Increased Power for Agencies
When agencies take control of student inquiries, they gain significant market power, allowing them to dictate terms and conditions for instructors. By controlling the flow of students, agencies could easily shift the economic balance in their favor, leaving instructors with less leverage to negotiate fair terms for their services.
A Gig Economy for Dive Instructors
This model could transform the role of instructors into something akin to a “gig economy,” like Uber or Airbnb platforms. Instructors would become more like freelancers, dependent on the agency for job assignments rather than running independent businesses. The agency, like the platform in a gig economy, would control customer acquisition, while instructors would simply deliver the service.
Loss of Personal Branding
Dive professionals currently build their own reputations and personal brands through direct relationships with students. If agencies take over assigning students, instructors would lose the ability to market themselves directly. This would undermine their personal brand, making it difficult for them to stand out based on reputation, teaching style, or unique offerings.
Standardized Pricing and Training Models
Agencies might also introduce standardized pricing and training models, offering more predictable costs and experiences for students. However, this would reduce instructors’ flexibility to differentiate themselves through pricing or offer unique training experiences. Agencies could dictate pricing, potentially squeezing instructors’ profit margins and limiting their ability to tailor services.
Shift in Customer Loyalty
Currently, student loyalty is often directed toward individual instructors or dive centers because of personal relationships. If the agency takes over assigning instructors, this loyalty could shift toward the agency, making it harder for instructors to build long-term relationships with students who might seek further training, diving trips, or equipment purchases.
Instructors as Service Providers
In such a system, instructors would move from being independent business owners to service providers on behalf of the agency. This shift could lead to diminished decision-making power, lower earnings, and a reduction in job satisfaction for professionals who value the entrepreneurial aspect of their role. The “Scuba Uber” model would effectively transform them into gig workers.
Quality Control and Consistency
On the positive side, centralized control might lead to better quality and consistency in dive training. Agencies would have more oversight on who teaches courses, ensuring instructors meet certain performance and safety standards. However, this could stifle diversity in teaching approaches, leading to a more standardized and less personalized student experience.
Increased Competition Among Instructors
With agencies controlling student assignments, competition among instructors could intensify. Agencies might favor those with higher certification levels, better feedback, or those willing to work for lower rates. This could create a highly competitive and less stable work environment, especially in regions with many instructors vying for the same students.
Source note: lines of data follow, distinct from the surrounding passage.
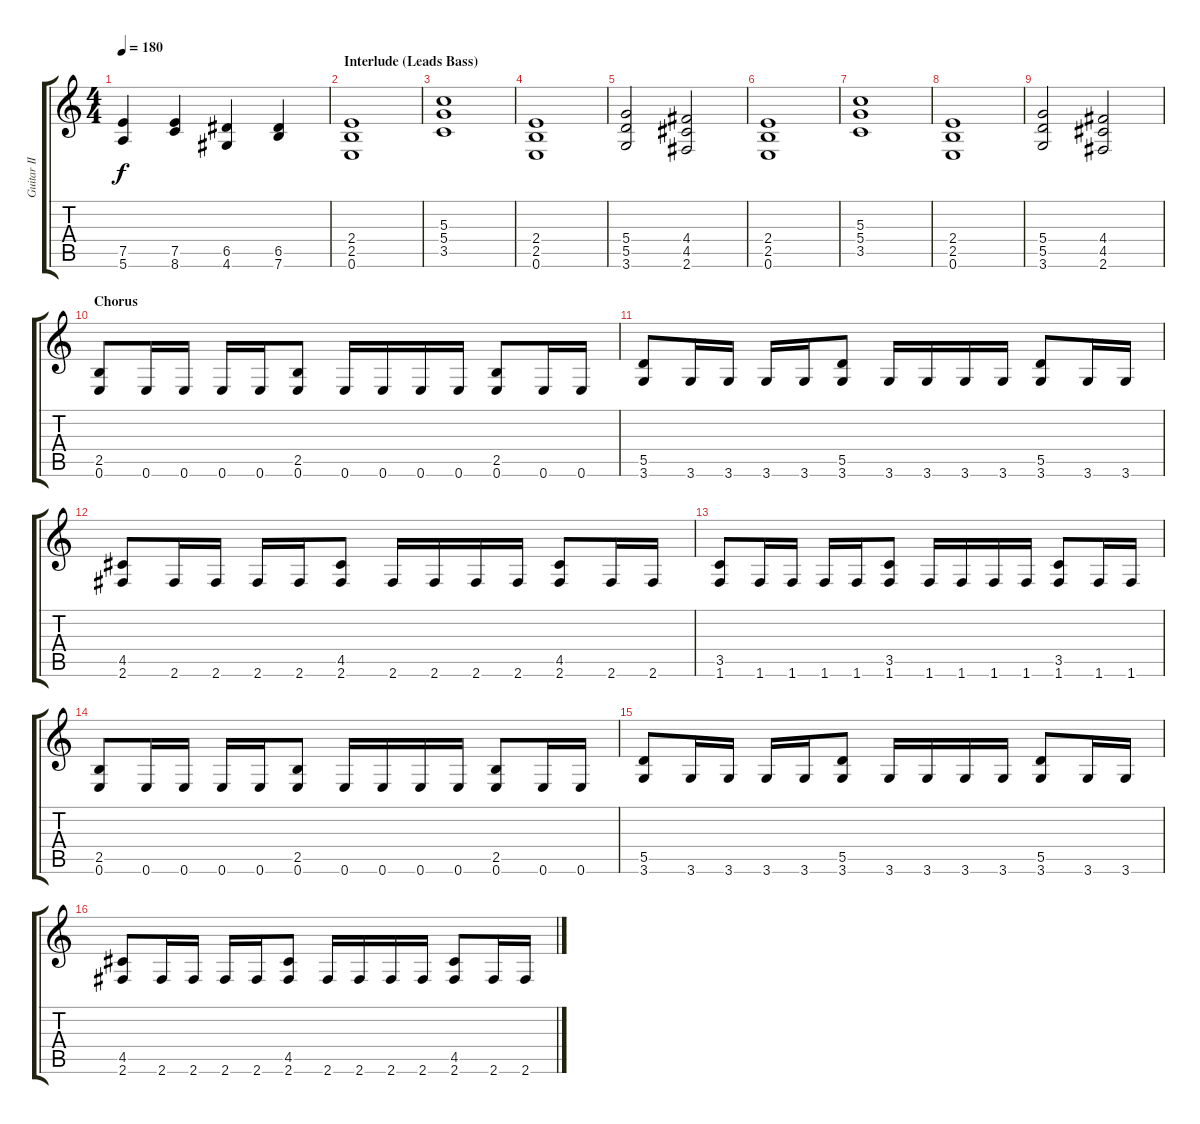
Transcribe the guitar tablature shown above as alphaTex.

\track ("Guitar II (ManOkaR)" "Guitar II ") {instrument distortionguitar}
\staff {score tabs}
\tuning (E4 B3 G3 D3 A2 E2) {hide}
\ts (4 4)
\tempo 180
\clef g2
\ks c
(7.5 5.6).4{dy f} (7.5 8.6).4 (6.5 4.6).4 (6.5 7.6).4 |
\section ("" "Interlude (Leads Bass)")
(2.4 2.5 0.6).1 |
(5.3 5.4 3.5).1 |
(2.4 2.5 0.6).1 |
(5.4 5.5 3.6).2 (4.4 4.5 2.6).2 |
(2.4 2.5 0.6).1 |
(5.3 5.4 3.5).1 |
(2.4 2.5 0.6).1 |
(5.4 5.5 3.6).2 (4.4 4.5 2.6).2 |
\section ("" "Chorus")
(2.5 0.6).8 0.6.16 0.6.16 0.6.16 0.6.16 (2.5 0.6).8 0.6.16 0.6.16 0.6.16 0.6.16 (2.5 0.6).8 0.6.16 0.6.16 |
(5.5 3.6).8 3.6.16 3.6.16 3.6.16 3.6.16 (5.5 3.6).8 3.6.16 3.6.16 3.6.16 3.6.16 (5.5 3.6).8 3.6.16 3.6.16 |
(4.5 2.6).8 2.6.16 2.6.16 2.6.16 2.6.16 (4.5 2.6).8 2.6.16 2.6.16 2.6.16 2.6.16 (4.5 2.6).8 2.6.16 2.6.16 |
(3.5 1.6).8 1.6.16 1.6.16 1.6.16 1.6.16 (3.5 1.6).8 1.6.16 1.6.16 1.6.16 1.6.16 (3.5 1.6).8 1.6.16 1.6.16 |
(2.5 0.6).8 0.6.16 0.6.16 0.6.16 0.6.16 (2.5 0.6).8 0.6.16 0.6.16 0.6.16 0.6.16 (2.5 0.6).8 0.6.16 0.6.16 |
(5.5 3.6).8 3.6.16 3.6.16 3.6.16 3.6.16 (5.5 3.6).8 3.6.16 3.6.16 3.6.16 3.6.16 (5.5 3.6).8 3.6.16 3.6.16 |
(4.5 2.6).8 2.6.16 2.6.16 2.6.16 2.6.16 (4.5 2.6).8 2.6.16 2.6.16 2.6.16 2.6.16 (4.5 2.6).8 2.6.16 2.6.16
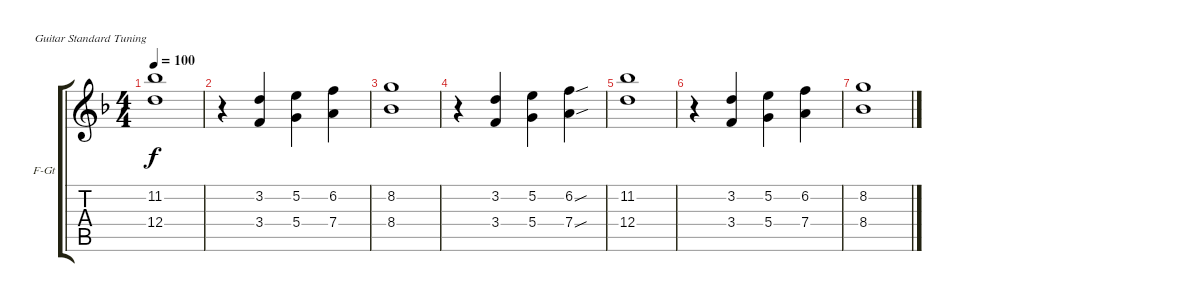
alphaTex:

\defaultSystemsLayout 4
\bracketExtendMode groupsimilarinstruments
\firstSystemTrackNameOrientation horizontal
\otherSystemsTrackNameOrientation horizontal
\track ("Flute arranged for Guitar " "F-Gt") {mute instrument acousticguitarsteel}
\staff {score tabs}
\tuning (E4 B3 G3 D3 A2 E2)
\ts (4 4)
\tempo 100
\clef g2
\scale
0.25
\ks dminor
(12.4 11.2).1{dy f} |
\scale
0.25 r.4 (3.4 3.2).4 (5.4 5.2).4 (7.4 6.2).4 |
\scale
0.25 (8.4 8.2).1 |
\scale
0.25 r.4 (3.4 3.2).4 (5.4 5.2).4 (7.4{sou} 6.2{sou}).4 |
\scale
0.25 (12.4 11.2).1 |
\scale
0.25 r.4 (3.4 3.2).4 (5.4 5.2).4 (7.4 6.2).4 |
\scale
0.25 (8.4 8.2).1 |
\scale
0.25
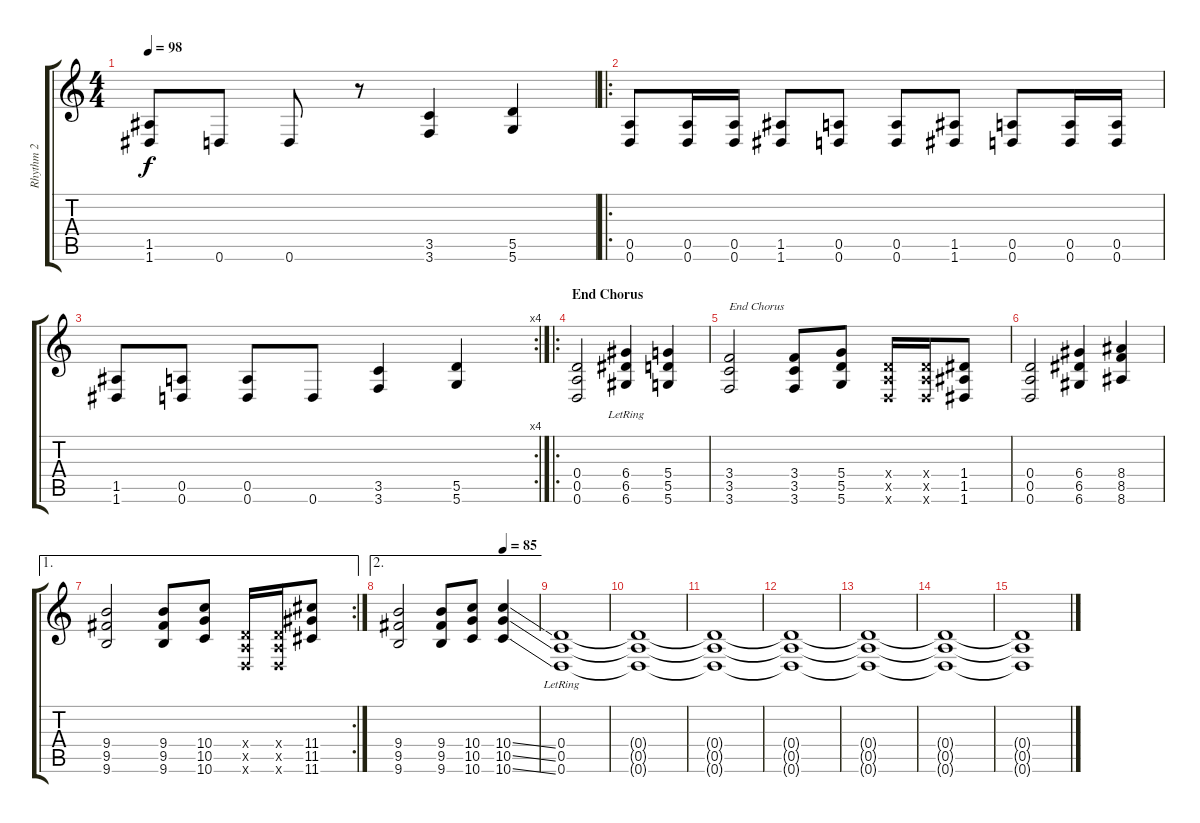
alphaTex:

\track ("Rhythm 2" "Rhythm 2") {instrument overdrivenguitar}
\staff {score tabs}
\tuning (E4 B3 G3 D3 A2 D2) {hide}
\ts (4 4)
\tempo 98
\clef g2
\ks c
(1.5 1.6).8{dy f} 0.6.8 0.6.8 r.8 (3.5 3.6).4 (5.5 5.6).4 |
\ro
(0.5 0.6).8 (0.5 0.6).16 (0.5 0.6).16 (1.5 1.6).8 (0.5 0.6).8 (0.5 0.6).8 (1.5 1.6).8 (0.5 0.6).8 (0.5 0.6).16 (0.5 0.6).16 |
\rc 4
(1.5 1.6).8 (0.5 0.6).8 (0.5 0.6).8 0.6.8 (3.5 3.6).4 (5.5 5.6).4 |
\ro
\section ("" "End Chorus")
(0.4 0.5 0.6).2 (6.4 6.5{lr} 6.6{lr}).4 (5.4 5.5 5.6).4 |
(3.4 3.5 3.6).2{txt "End Chorus"} (3.4 3.5 3.6).8 (5.4 5.5 5.6).8 (0.4{x} 0.5{x} 0.6{x}).16 (0.4{x} 0.5{x} 0.6{x}).16 (1.4 1.5 1.6).8 |
(0.4 0.5 0.6).2 (6.4 6.5 6.6).4 (8.4 8.5 8.6).4 |
\ae 1
\rc 2
(9.4 9.5 9.6).2 (9.4 9.5 9.6).8 (10.4 10.5 10.6).8 (0.4{x} 0.5{x} 0.6{x}).16 (0.4{x} 0.5{x} 0.6{x}).16 (11.4 11.5 11.6).8 |
\ae 2
\tempo (85 0.75)
(9.4 9.5 9.6).2 (9.4 9.5 9.6).8 (10.4 10.5 10.6).8 (10.4{ss} 10.5{ss} 10.6{ss}).4 |
(0.4{lr} 0.5{lr} 0.6{lr}).1 |
(0.4{t} 0.5{t} 0.6{t}).1 |
(0.4{t} 0.5{t} 0.6{t}).1 |
(0.4{t} 0.5{t} 0.6{t}).1{volume 4} |
(0.4{t} 0.5{t} 0.6{t}).1 |
(0.4{t} 0.5{t} 0.6{t}).1{volume 0} |
(0.4{t} 0.5{t} 0.6{t}).1
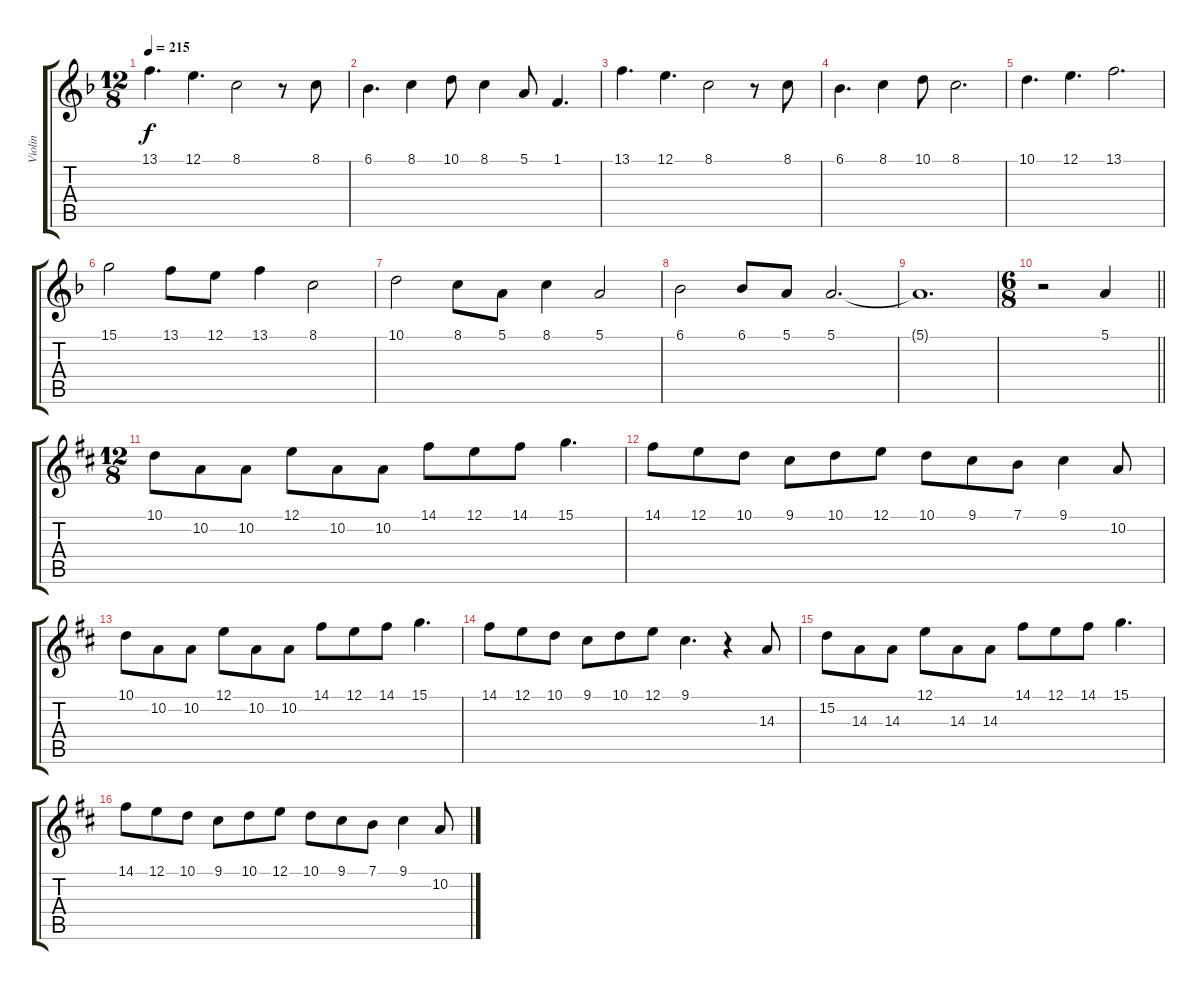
\track ("Violin" "Violin") {instrument violin}
\staff {score tabs}
\tuning (E4 B3 G3 D3 A2 E2) {hide}
\ts (12 8)
\tempo 215
\clef g2
\ks dminor
13.1.4{d dy f} 12.1.4{d} 8.1.2 r.8 8.1.8 |
6.1.4{d} 8.1.4 10.1.8 8.1.4 5.1.8 1.1.4{d} |
13.1.4{d} 12.1.4{d} 8.1.2 r.8 8.1.8 |
6.1.4{d} 8.1.4 10.1.8 8.1.2{d} |
10.1.4{d} 12.1.4{d} 13.1.2{d} |
15.1.2 13.1.8 12.1.8 13.1.4 8.1.2 |
10.1.2 8.1.8 5.1.8 8.1.4 5.1.2 |
6.1.2 6.1.8 5.1.8 5.1.2{d} |
5.1{t}.1{d} |
\ts (6 8)
\barLineRight lightlight
r.2 5.1.4 |
\ts (12 8)
\ks d
10.1.8 10.2.8 10.2.8 12.1.8 10.2.8 10.2.8 14.1.8 12.1.8 14.1.8 15.1.4{d} |
14.1.8 12.1.8 10.1.8 9.1.8 10.1.8 12.1.8 10.1.8 9.1.8 7.1.8 9.1.4 10.2.8 |
10.1.8 10.2.8 10.2.8 12.1.8 10.2.8 10.2.8 14.1.8 12.1.8 14.1.8 15.1.4{d} |
14.1.8 12.1.8 10.1.8 9.1.8 10.1.8 12.1.8 9.1.4{d} r.4 14.3.8 |
15.2.8 14.3.8 14.3.8 12.1.8 14.3.8 14.3.8 14.1.8 12.1.8 14.1.8 15.1.4{d} |
14.1.8 12.1.8 10.1.8 9.1.8 10.1.8 12.1.8 10.1.8 9.1.8 7.1.8 9.1.4 10.2.8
Greater Responsibility for Agencies
Agencies would bear greater responsibility for customer satisfaction and managing instructor performance. They would likely enforce stricter oversight, ensuring that instructors adhere to agency policies to continue receiving student assignments. However, this pressure could lead instructors to prioritize positive feedback over quality training, compromising the overall experience.
Conclusion: A Shift in Power
If dive agencies become the primary point of contact for students and begin assigning instructors, the power dynamic in the industry would shift heavily in favor of the agencies. Dive professionals would lose much of their independence, becoming more dependent on agencies for work, and their ability to control pricing, customer relationships, and business growth would diminish.
To avoid this, dive professionals must rethink their approach to marketing. By promoting the agency’s brand in their advertising, they further entrench this dynamic.
To regain control over their businesses, instructors may need to remove agency branding from their promotions and focus on marketing their own services and reputation.
This would allow them to maintain autonomy and protect their role as independent professionals in the dive industry.